The following page provides instruction on how to troubleshoot a missing or misconfigured Docker Swarm Network that SOAJS requires to execute maintenance operations on any SOAJS deployed microservice or daemon inside containers as well as how to fix the network configuration.

When you connect your docker swarm provider and provide the Docker Token, SOAJS driver automatically creates a network called soajsnet and uses this network at a later step to allow you to execute maintenance operations on all deployed SOAJS microservices & daemons.
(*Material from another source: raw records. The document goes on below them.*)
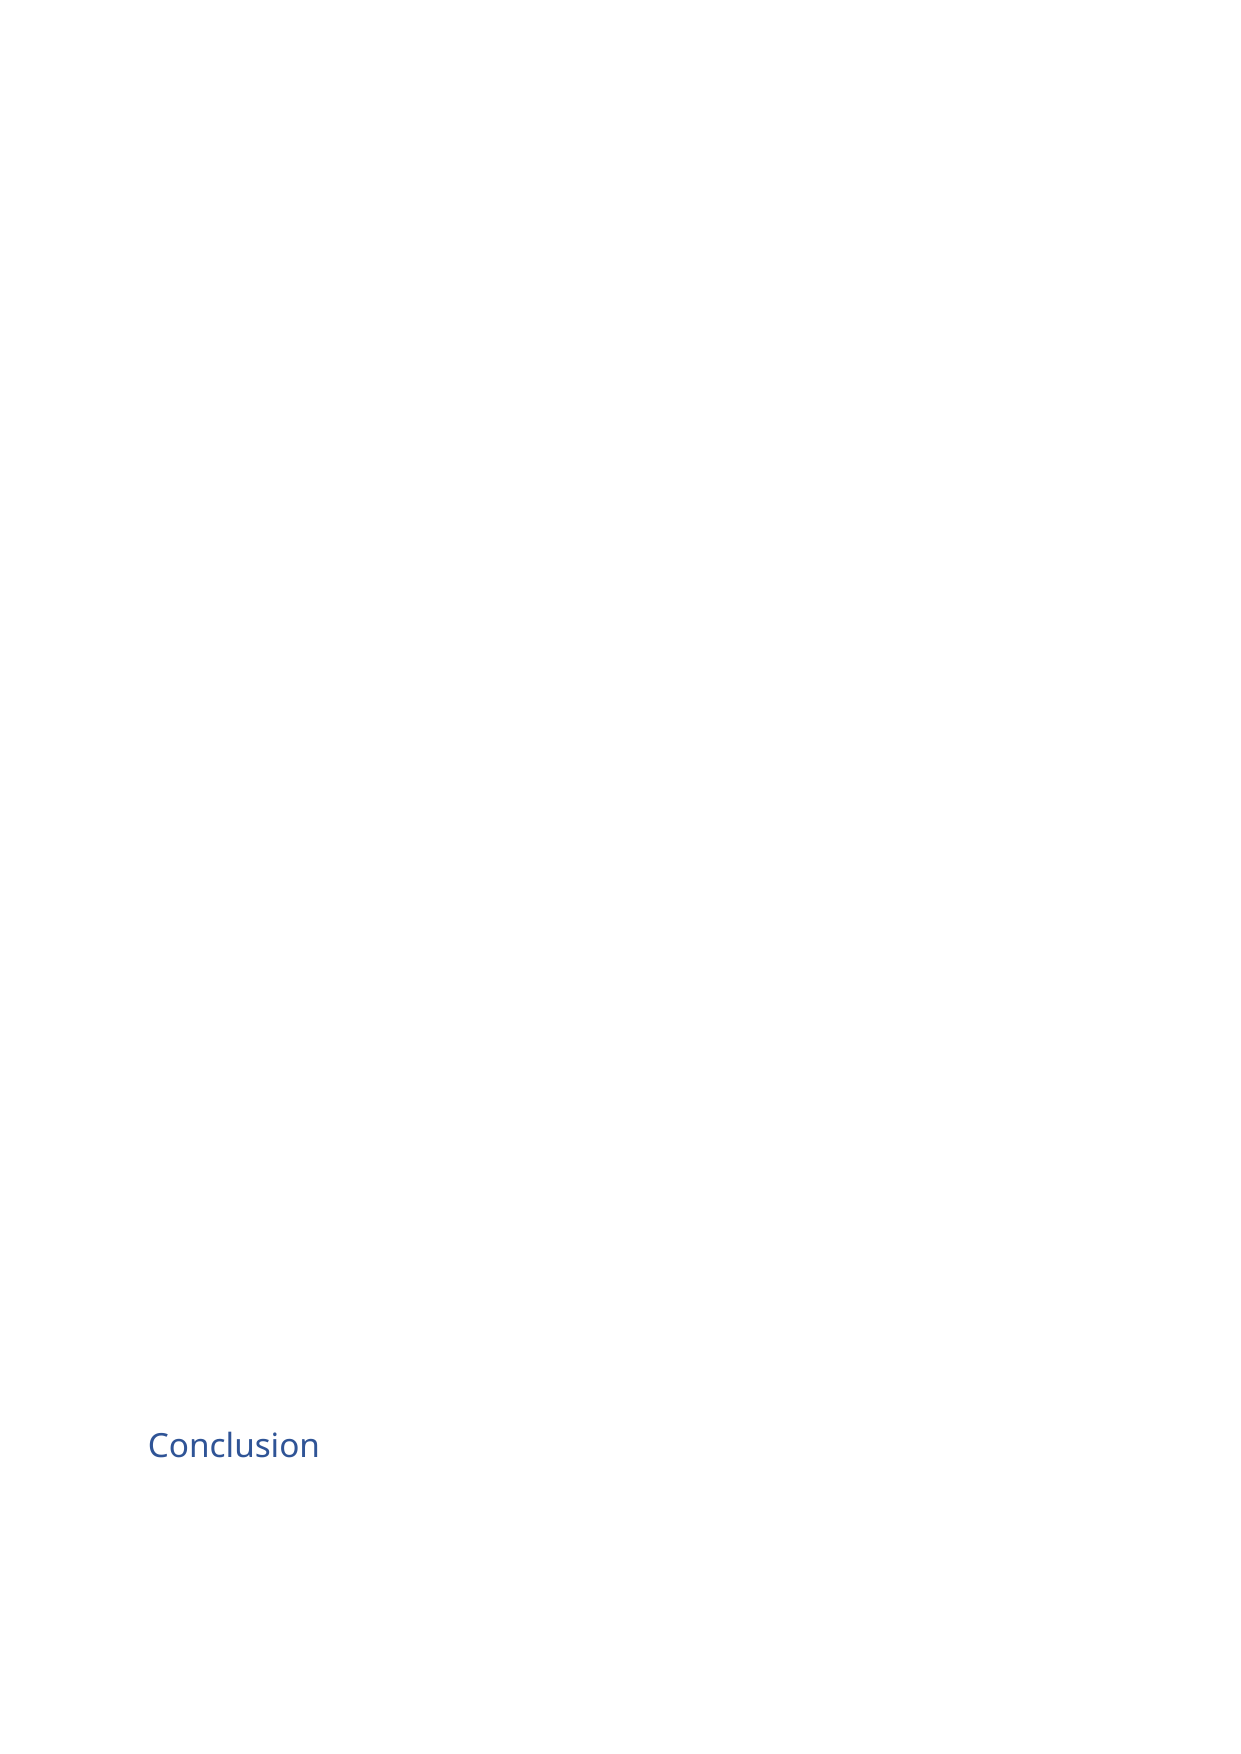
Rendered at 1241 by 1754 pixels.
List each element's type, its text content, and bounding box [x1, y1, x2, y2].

subtitle Conclusion [148, 1422, 1093, 1467]
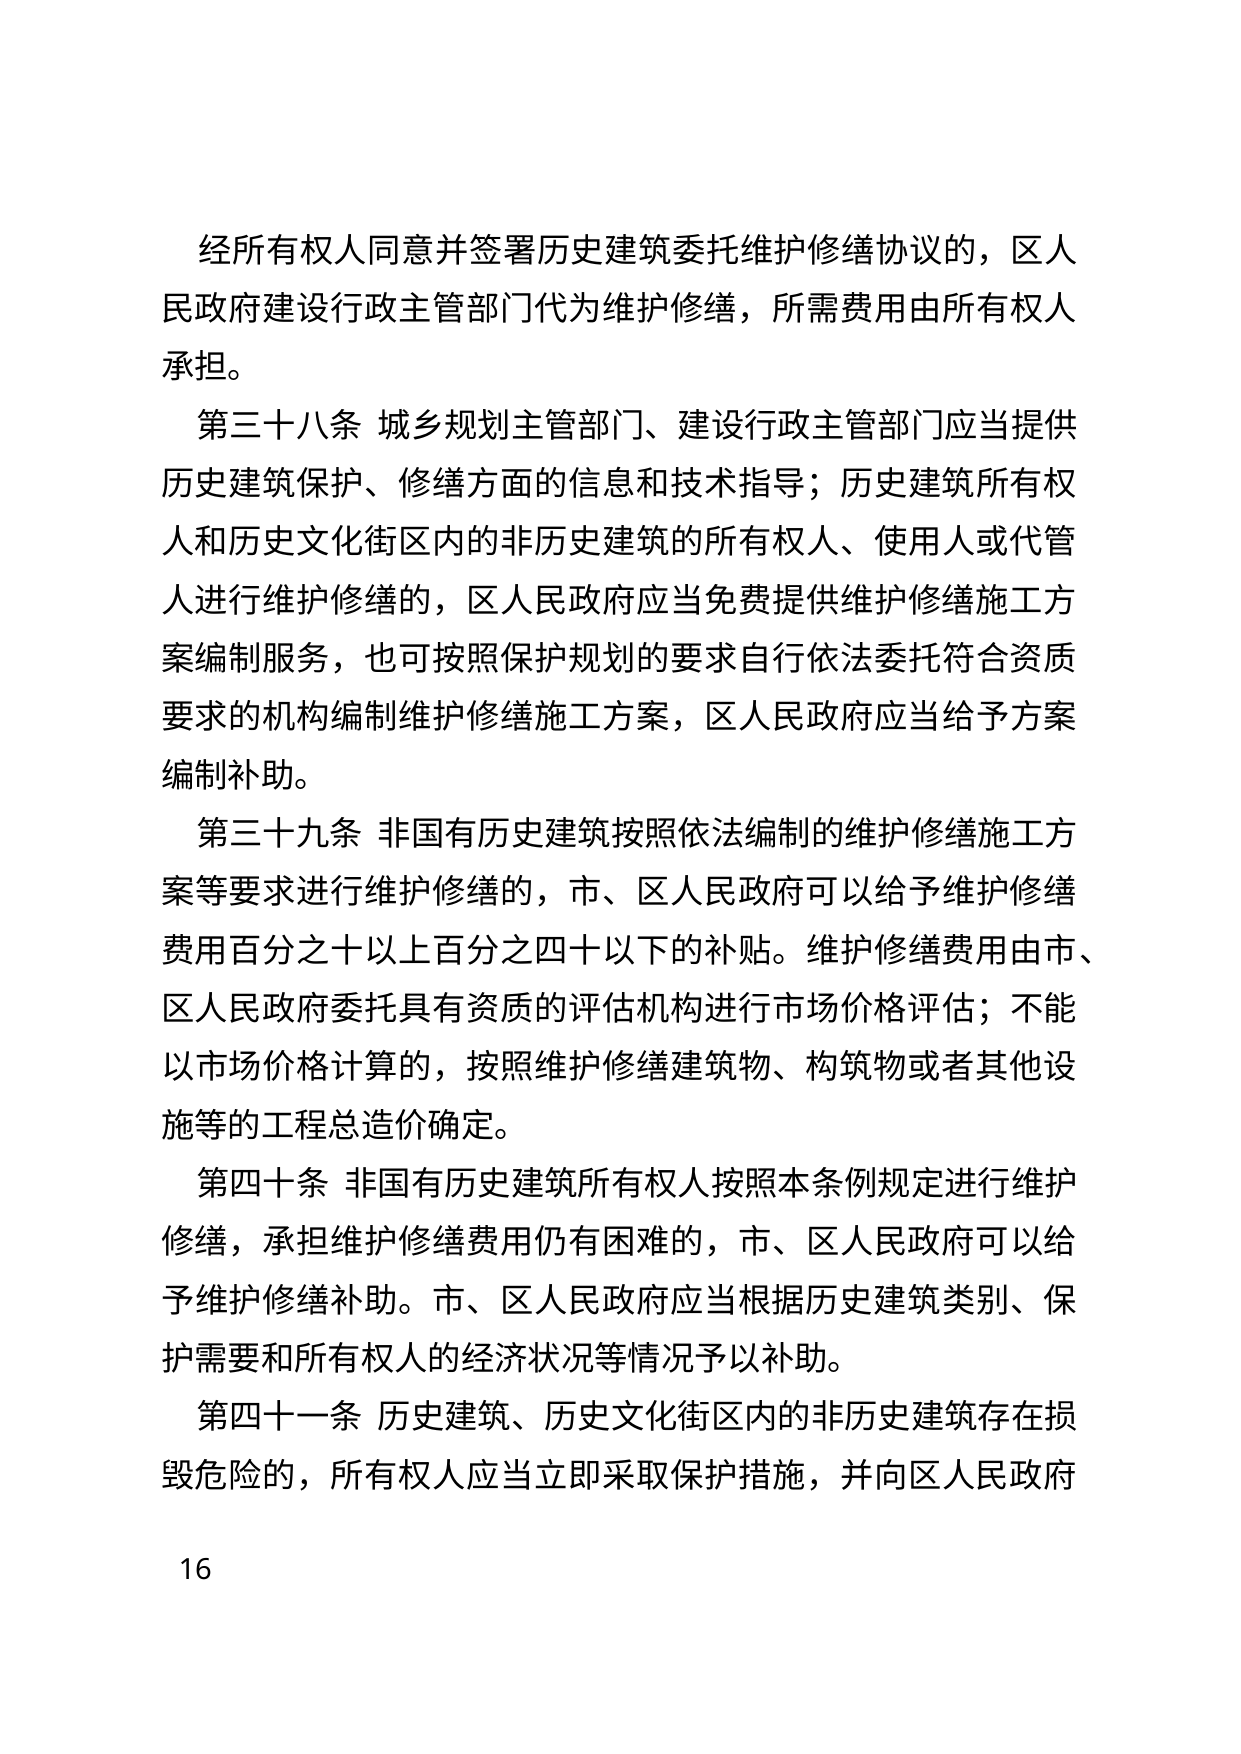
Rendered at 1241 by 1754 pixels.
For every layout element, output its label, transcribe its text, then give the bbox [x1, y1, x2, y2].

text 第四十条 非国有历史建筑所有权人按照本条例规定进行维护修缮，承担维护修缮费用仍有困难的，市、区人民政府可以给予维护修缮补助。市、区人民政府应当根据历史建筑类别、保护需要和所有权人的经济状况等情况予以补助。 [161, 1147, 1079, 1380]
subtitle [161, 1380, 1079, 1497]
text 经所有权人同意并签署历史建筑委托维护修缮协议的，区人民政府建设行政主管部门代为维护修缮，所需费用由所有权人承担。 [161, 213, 1079, 388]
text 第三十九条 非国有历史建筑按照依法编制的维护修缮施工方案等要求进行维护修缮的，市、区人民政府可以给予维护修缮费用百分之十以上百分之四十以下的补贴。维护修缮费用由市、区人民政府委托具有资质的评估机构进行市场价格评估；不能以市场价格计算的，按照维护修缮建筑物、构筑物或者其他设施等的工程总造价确定。 [161, 797, 1079, 1147]
text 第三十八条 城乡规划主管部门、建设行政主管部门应当提供历史建筑保护、修缮方面的信息和技术指导；历史建筑所有权人和历史文化街区内的非历史建筑的所有权人、使用人或代管人进行维护修缮的，区人民政府应当免费提供维护修缮施工方案编制服务，也可按照保护规划的要求自行依法委托符合资质要求的机构编制维护修缮施工方案，区人民政府应当给予方案编制补助。 [161, 388, 1079, 797]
In case you accidentally remove or rename the network after you connect the provider, SOAJS will still be able to run any docker operation such as create, list, redeploy, scale, show logs ... etc, however, running a maintenance operation on a SOAJS microservice or daemon like reload registry, heartbeat or awareness check, will not work. These maintenance operations instruct SOAJS to execute a command inside the container using a WebSocket and this socket relies on the soajsnet network to execute that command.




Scenario


  1. Concept
  2. Inspecting the Network
  3. Removing a Misconfigured Network
  4. Creating a New Network
  5. Rerunning the Docker Script




1- Concept


The docker swarm network requires special configuration in order to adapt to the SOAJS component that is responsible for maintenance operations. The network should be attachable (any container can join it) and should span the whole cluster. As mentioned in the introduction, the SOAJS driver automatically creates the soajsnet network in case it was not found. However, if the network was already created in a cluster, the cluster is not capable of modifying or deleting it. This behavior is mandatory to ensure that the SOAJS driver does not alter with any previously deployed non-SOAJS components. In this case, a network misconfiguration might prevent maintenance operations from being executed.
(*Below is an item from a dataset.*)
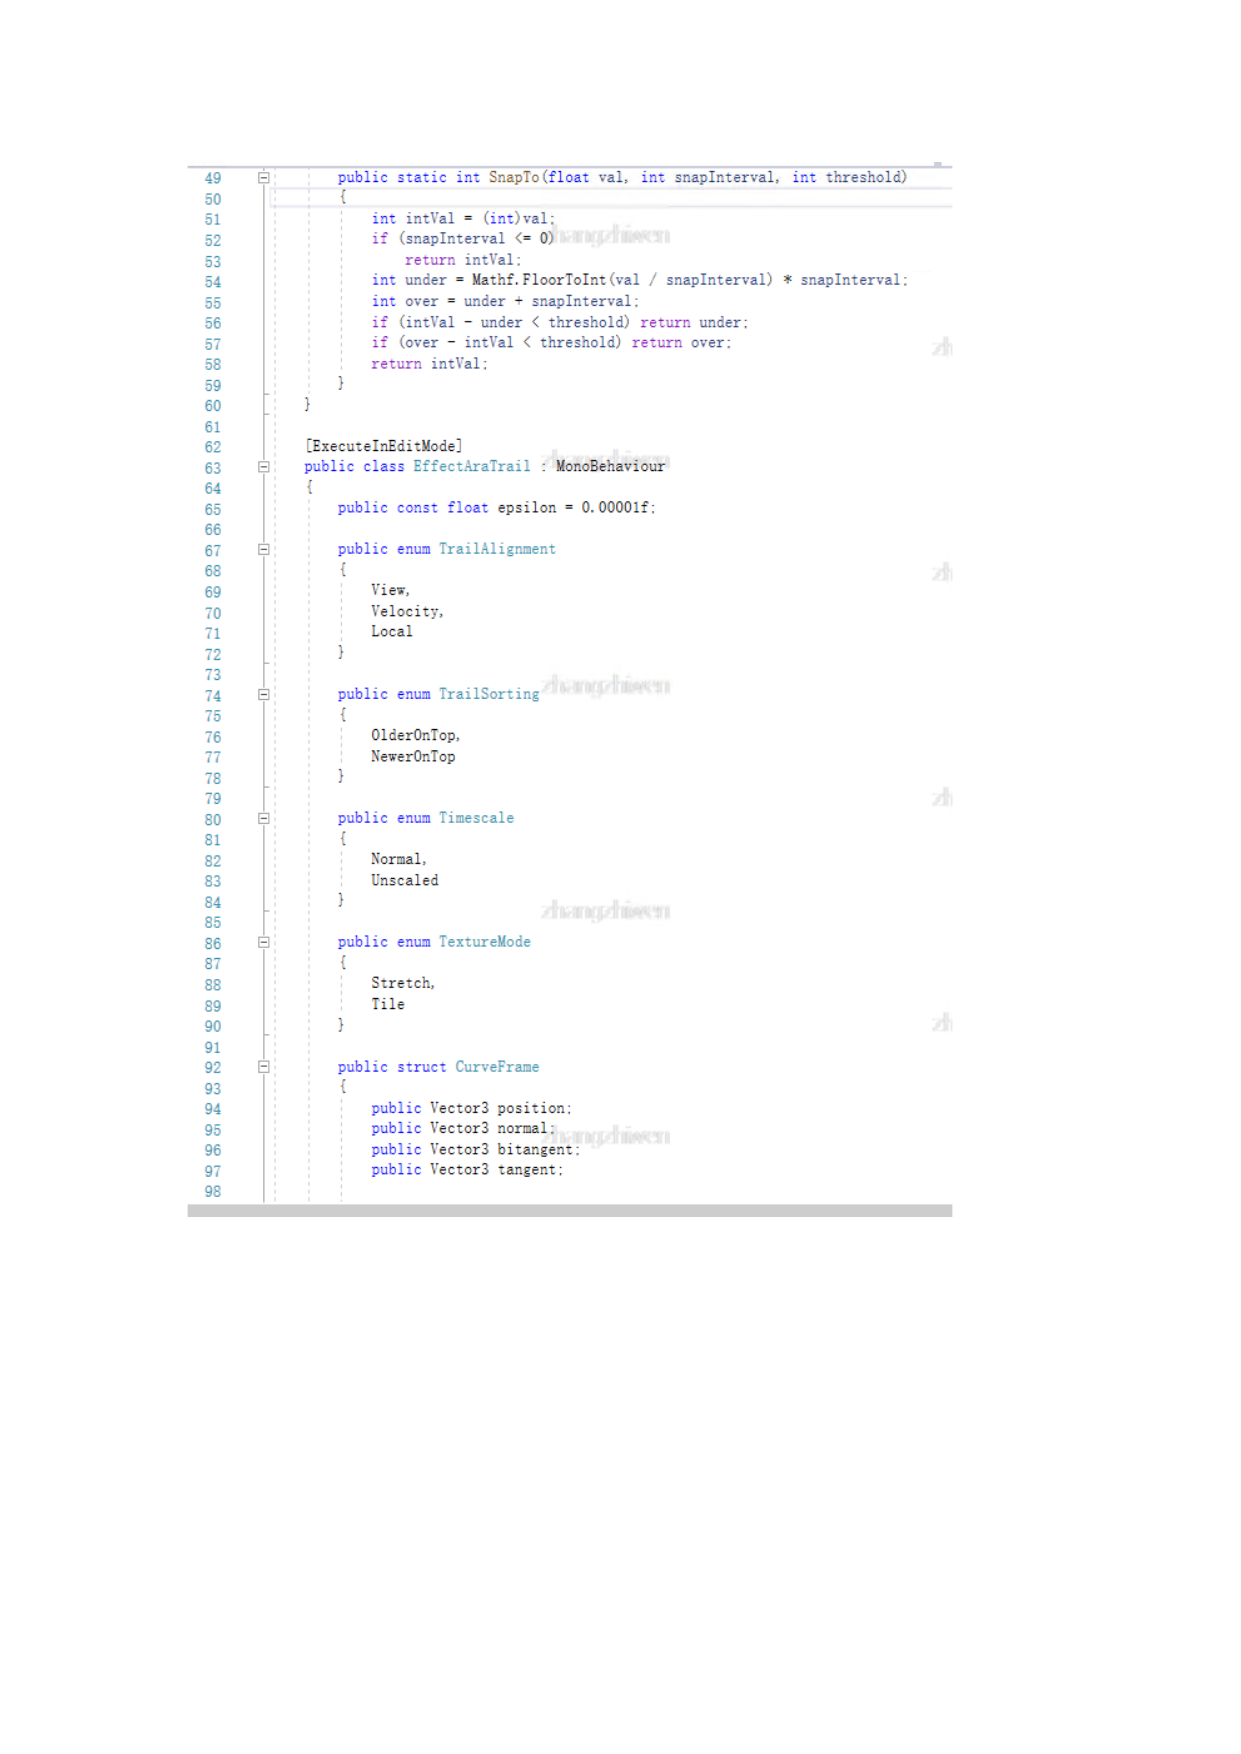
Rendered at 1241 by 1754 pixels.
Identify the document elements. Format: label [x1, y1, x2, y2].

picture [187, 162, 953, 1217]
Fixing this issue requires manual intervention from the user. Although the fix is straight forward, it does require a few steps to ensure that the cluster remains functional and reachable via the SOAJS components. Using this guide, you will be able to troubleshoot and fix a misconfigured docker swarm network for your cluster.
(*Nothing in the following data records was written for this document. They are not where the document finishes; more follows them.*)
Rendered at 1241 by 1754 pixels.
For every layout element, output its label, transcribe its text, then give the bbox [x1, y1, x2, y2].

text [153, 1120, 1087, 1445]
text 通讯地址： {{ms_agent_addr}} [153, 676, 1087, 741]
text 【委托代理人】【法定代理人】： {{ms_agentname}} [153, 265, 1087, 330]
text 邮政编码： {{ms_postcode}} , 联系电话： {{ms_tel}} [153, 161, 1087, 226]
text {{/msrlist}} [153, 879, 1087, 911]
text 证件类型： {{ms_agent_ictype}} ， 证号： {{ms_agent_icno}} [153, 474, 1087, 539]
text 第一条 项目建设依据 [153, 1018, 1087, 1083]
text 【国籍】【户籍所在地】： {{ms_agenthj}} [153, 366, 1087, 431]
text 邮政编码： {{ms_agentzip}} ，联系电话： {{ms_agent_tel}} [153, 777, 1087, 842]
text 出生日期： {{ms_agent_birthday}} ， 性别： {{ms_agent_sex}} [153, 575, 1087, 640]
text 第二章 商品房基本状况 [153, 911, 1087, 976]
If you are using any of the SOAJS IaC templates to create and provision clusters and you did not change any configuration at the cluster level, you should not be facing this issue.




2- Inspecting the Network


Start by running this command in the terminal of one of the master nodes in your cluster:

Inspect the Current Networks
docker network inspect soajsnet

If the output of this command is a JSON object with details about the network, this means that the network is available in the cluster. In this case you should proceed to step 3 to remove the misconfigured networkHowever, if the output of the command is an error message similar to the one below, this means that the network is missing and needs to be recreated.

[]
Error: No such network: soajsnet

In this case, skip step 3 and head directly to step 4.




3- Removing a Misconfigured Network


Removing a docker network is not allowed if the network is being used by one or more services or containers. In order to be able to delete a network, you need to make sure that it is not being used by any docker component.


It is not possible to update a network in docker. Therefore, in case a network is misconfigured the only way to fix it is by removing and recreating it. To do so, run this command in the terminal of one of the master nodes in your cluster:

docker network rm soajsnet

When done, run the following command to verify that the network has been successfully removed:

docker network ls

At this point the soajsnet network should no longer be available in the list of networks. Proceed to step 4 to recreate it.




4- Creating a New Network


To manually create the SOAJS network on your cluster, run this command in the terminal of one of the master nodes:

docker network create --driver overlay --attachable soajsnet

Now inspect the new network to verify that it has been created successfully:

# inspect the network
docker network inspect soajsnet

# output
[
    {
        "Name": "soajsnet",
		 
		 ...

        "Scope": "swarm",
        "Driver": "overlay",

		 ...

        "Attachable": true,

		 ...
    }
]

Make sure that the output indicates that the soajsnet network has an overlay driver, a swarm scope, and is attachable. If you are able to verify this step, this means that the network is now available and properly configured.




5- Rerunning the Docker Script


After fixing the network configuration and in order to prevent any further errors, it is recommended to head over to How to Get Docker Token page and recreate the docker token for your cluster.